MRI-driven multimodal deep learning approach for predicting pathological complete response after neoadjuvant chemoradiotherapy in locally advanced rectal cancer: A multicenter study.
Authors
Affiliations (5)
Affiliations (5)
- Department of Radiology, The First People's Hospital of Foshan (Foshan Hospital Affiliated to Southern University of Science and Technology), School of Medicine, Southern University of Science and Technology, Foshan, China.
- Department of Radiology, Yuebei People's Hospital, Shaoguan, China.
- Department of MRI, Maoming People's Hospital, Maoming, China.

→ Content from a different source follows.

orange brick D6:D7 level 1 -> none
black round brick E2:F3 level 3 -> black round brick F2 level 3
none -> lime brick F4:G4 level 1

- Department of Radiology, The First People's Hospital of Foshan (Foshan Hospital Affiliated to Southern University of Science and Technology), School of Medicine, Southern University of Science and Technology, Foshan, China. Electronic address: [email protected].

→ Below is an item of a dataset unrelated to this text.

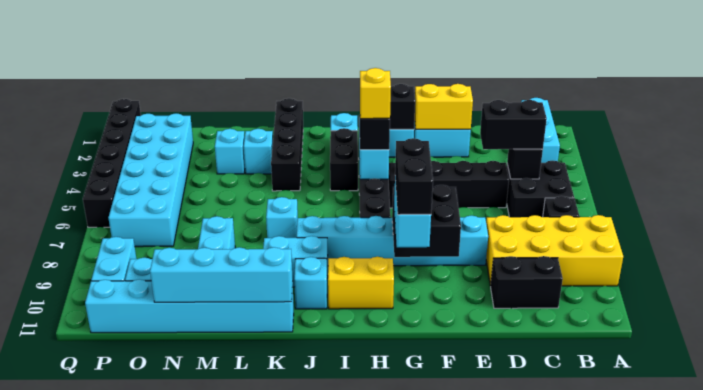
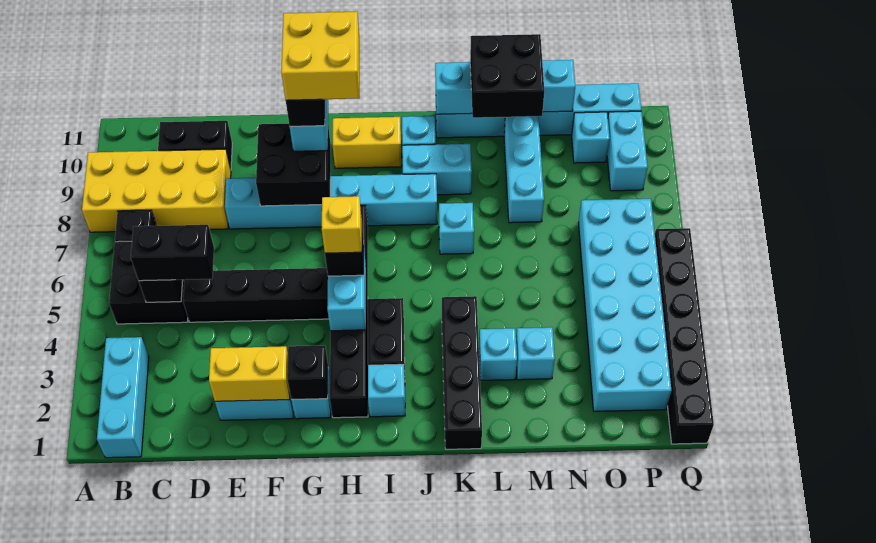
none -> yellow brick G9:H10 level 5
none -> black brick L10:M11 level 3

- Department of Radiology, The First People's Hospital of Foshan (Foshan Hospital Affiliated to Southern University of Science and Technology), School of Medicine, Southern University of Science and Technology, Foshan, China. Electronic address: [email protected].
Abstract
Achieving a pathological complete response (pCR) following neoadjuvant chemoradiotherapy (nCRT) in patients with locally advanced rectal cancer (LARC) enables organ preservation and may obviate the need for radical surgery. This study aimed to develop an interpretable magnetic resonance imaging (MRI)-based clinical deep learning radiomics (DLR) model to noninvasively predict treatment response before therapy. This retrospective cohort enrolled 180 LARC patients who received surgery following nCRT at a tertiary care center. And then they were assigned into a training cohort (Center 1, n = 92) and an external validation cohort (Centers 2 and 3, n = 88) for model development and independent evaluation. In total, 428 quantitative radiomics features and 320 deep learning (DL) features (from ResNet50, GoogLeNet, ResNet18, and VGG16) were obtained per patient from pre-nCRT and post-nCRT T2-weighted (T2WI) and diffusion-weighted imaging (DWI) sequences. The predictive performance of the model was quantified by the area under the receiver operating characteristic curve (AUC), and differences among models were statistically assessed with the DeLong test. To enhance interpretability, the Shapley Additive explanations (SHAP) analysis and Gradient-weighted Class Activation Mapping (Grad-CAM) approach were employed to validate and visualize the contribution of individual features. The DLR fusion model, which integrated radiomics features with ResNet50-derived deep learning features, demonstrated higher predictive performance for pCR in LARC patients after nCRT, yielding AUCs of 0.838 in the training cohort and 0.786 in the external validation cohort-surpassing the performance of other DLR models. The clinical DLR (CDLR) model achieved higher performance (AUCs: 0.923 and 0.866, respectively). SHAP analysis highlighted DL_26_T2WI_post as a key predictor of pCR. The interpretable CDLR fusion model based on pre-nCRT and post-nCRT multiparametric MRI offers a reliable, noninvasive approach for the prediction of pCR in LARC patients after receiving nCRT and shows potential for guiding individualized clinical decision-making.